Lilly Tomlin played “a telephone operator” on Laugh-in? Yeah, she was called Ernestine, one of her most famous characters. I’m not even a Lilly Tomlin fan and I knew that. And Epstein mentions that “Mel Brooks attempted to cast Richard Pryor in Blazing Saddles, an idea vetoed by nervous executives.” True. But he leaves out the fact that Pryor co-wrote the script, a not insignificant detail.

Those are actual mistakes, not conclusions with which I disagree, but the book has its share of those too. “Pryor off the screen didn’t have any of the soft inner core of the characters he played on it?” John Belushi was “threatening, manic, and charmless?”
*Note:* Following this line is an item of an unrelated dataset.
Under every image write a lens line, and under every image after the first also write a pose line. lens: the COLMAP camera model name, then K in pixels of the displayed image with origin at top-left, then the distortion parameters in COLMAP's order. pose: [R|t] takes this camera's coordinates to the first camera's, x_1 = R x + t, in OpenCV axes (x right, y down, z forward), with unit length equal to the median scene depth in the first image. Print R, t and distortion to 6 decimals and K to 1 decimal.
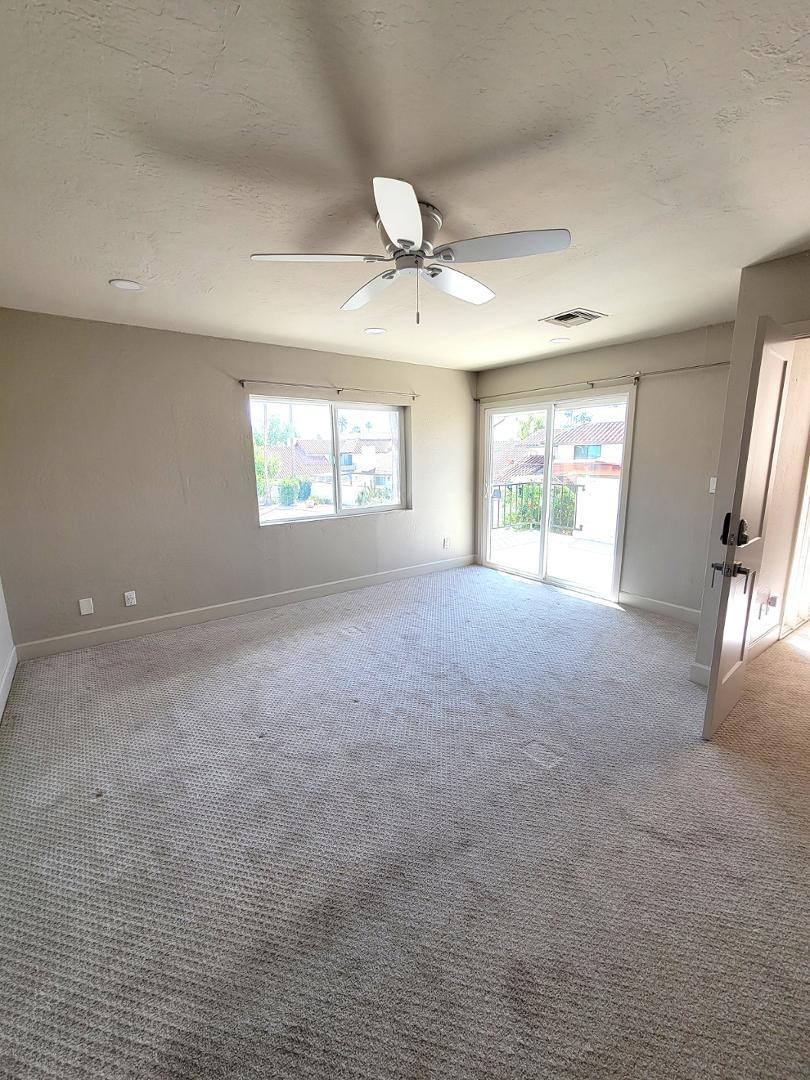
lens RADIAL K [[438.9, 0, 401.4], [0, 438.9, 541.9], [0, 0, 1]] dist [0.002941, -0.000960]
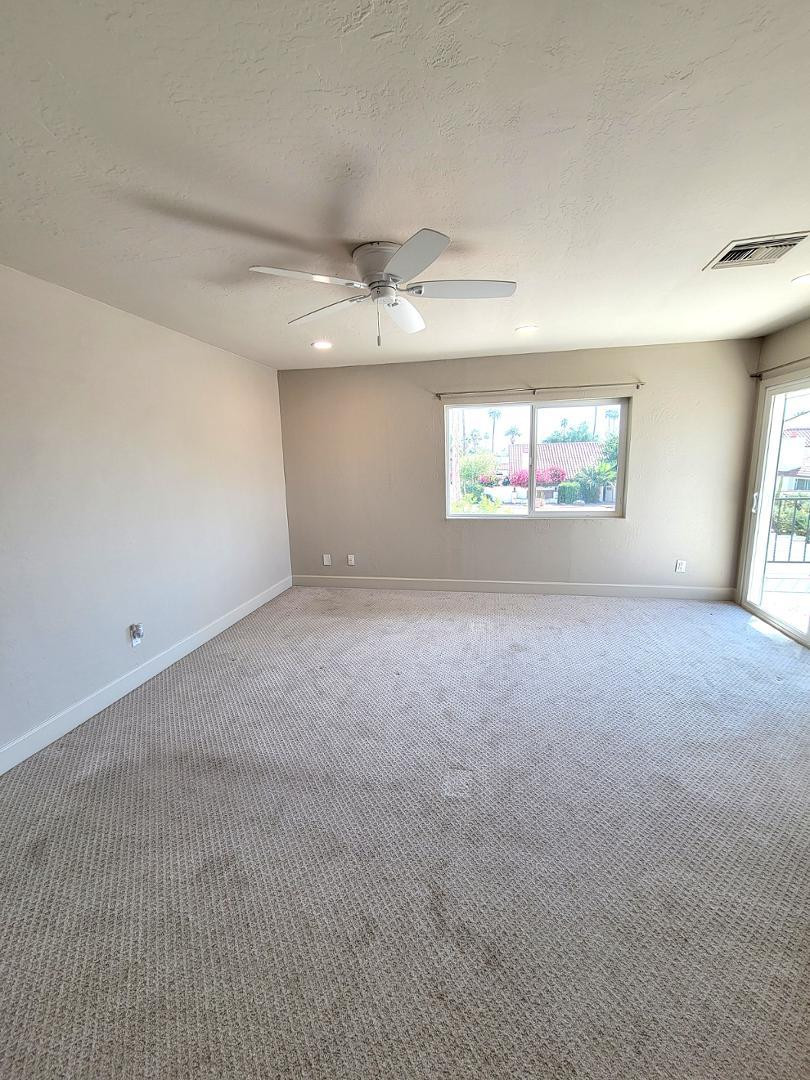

Anyone who writes about comedy or comedians must be aware of Mark Twain’s famous aphorism that the analysis of humor is like the dissection of a frog: It can be done, but the subject tends to die in the process. Epstein walks that line, and ultimately fails – the patient dies. Sometimes he writes as if his left hand doesn’t know what his right hand is doing, and sometimes he seems like the academic describing a joke with no sense of timing. Speaking of no sense of timing, he also seems completely confused as to the sequence of some events.

And…I understand that space prohibits the inclusion of every comedy team under the sun. I was prepared to accept the absence of Peter Cook and Dudley Moore on the grounds that this book is about American comedy teams. But then there’s Monty Python, right in the book, making Pete and Dud’s omission more inexplicable.

The problem with this book, really, is that it’s dishonest. It doesn’t want to be a survey of all comedy teams past and present, it wants to be a book about certain “classic” ones, the author’s favorites. Which is fine – more than fine. I’ll match any one of you on old time radio references. But it’s not what it’s sold to be.

But that does not mean there is nothing of worth on the way to the unsuccessful end.